1 – I listened to The Lost Symbol. Not all of it, obviously, since the unabridged audio book is 18 hours long, but quite a bit of it.

(This is apparently the New Zealand cover. I like it better than the North American one.)

(This is apparently the New Zealand cover. I like it better than the North American one.)

Why, oh why, does Dan Brown have such a problem with letting us in on his secrets? I’ve now read four (is that all of them?) of his books, and the theme that ties them all together seems to be a basic desire to keep us guessing. Well, other than the whole ‘there are secret symbols everywhere’ theme.

For example, in The Lost Symbol, Robert and his obligatory lady friend are in the back of a taxi cab headed to some fate-of-the-world-depends-on-it meeting, when she suddenly has a revelation involving a dollar bill and redirects the cab. She writes something down and tells Langdon ‘you’re not LOOKING where I’m POINTING’ and then they rush out into the night. That’s the sum total of the information you get, as the reader, for like a chapter and a half.

I’m actually quite familiar with this technique, because I remember it from the chapter books I read when I was little. For example, R.L. Stine could and did rock the chapter ending cliffhanger. Of course, R.L. Stine was also trying to keep young readers from giving up on the whole chapter concept by making the next chapter a must read. What on earth is Dan Brown’s excuse? Dan, darling, we are not third graders and do not have to be tricked into continuing onto the next chapter.

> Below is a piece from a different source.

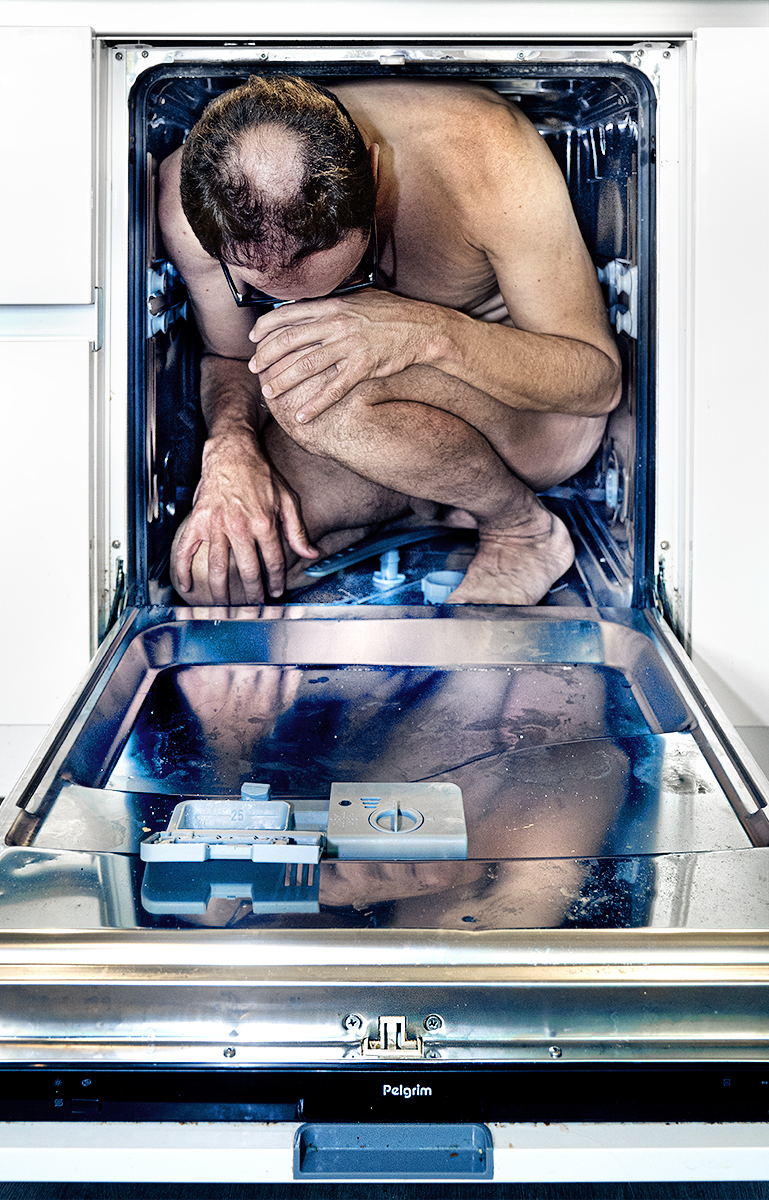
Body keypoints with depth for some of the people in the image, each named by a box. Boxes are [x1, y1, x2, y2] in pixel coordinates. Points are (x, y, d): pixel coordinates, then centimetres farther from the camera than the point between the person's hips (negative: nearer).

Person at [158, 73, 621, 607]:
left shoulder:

2 – I live tweeted the marathon. Yep, that’s right. If you’re on twitter you can go look under #bouldermarathon – it’s mostly me, with one from my mom bluehairsprinte. However, you don’t actually HAVE to go look, because here it is in all it’s degrading psychosis.

Short shorts, iPhone, and a pocket full of Tums. Let’s go!

Mileage is smileage  http://twitpic.com/ig5kh

The Lost Symbol is keeping me company, in case you’re wondering. (Told you.)

I repeat to myself: this will be a tailwind on the way back. (Not true. It was pretty much a head or side wind the whole race.)

Port-a-potties, I both love and loathe you.

During races is the only time boulder county encourages you to throw trash on the ground. (I thought this was hilarious. Cut me some slack, I was at mile 9 or something and the 17 miles to go were weighing heavy.)

Only 11 miles and I’m hallucinating spaceships  http://twitpic.com/ighl5

Mom as support crew yay! (God bless that woman for bringing me candy corn and love.)

I am strong. I can do this.  http://twitpic.com/ignz9

This hill is just mean.  Anyone wanna run a 10k? http://twitpic.com/igyb2 (The hill was more than mean – it was the end of my hopes of meeting my time goal. A hill at mile 20 is seriously rude.)

At this point I stopped saying any words that weren’t curse words, so I (wisely) stopped tweeting. However, I had one more in me for after the race:

Finished. And still vamping. Bam, said the lady. http://twitpic.com/ihjc4

I’m so proud of myself. And such a geek. Denver Marathon, anyone?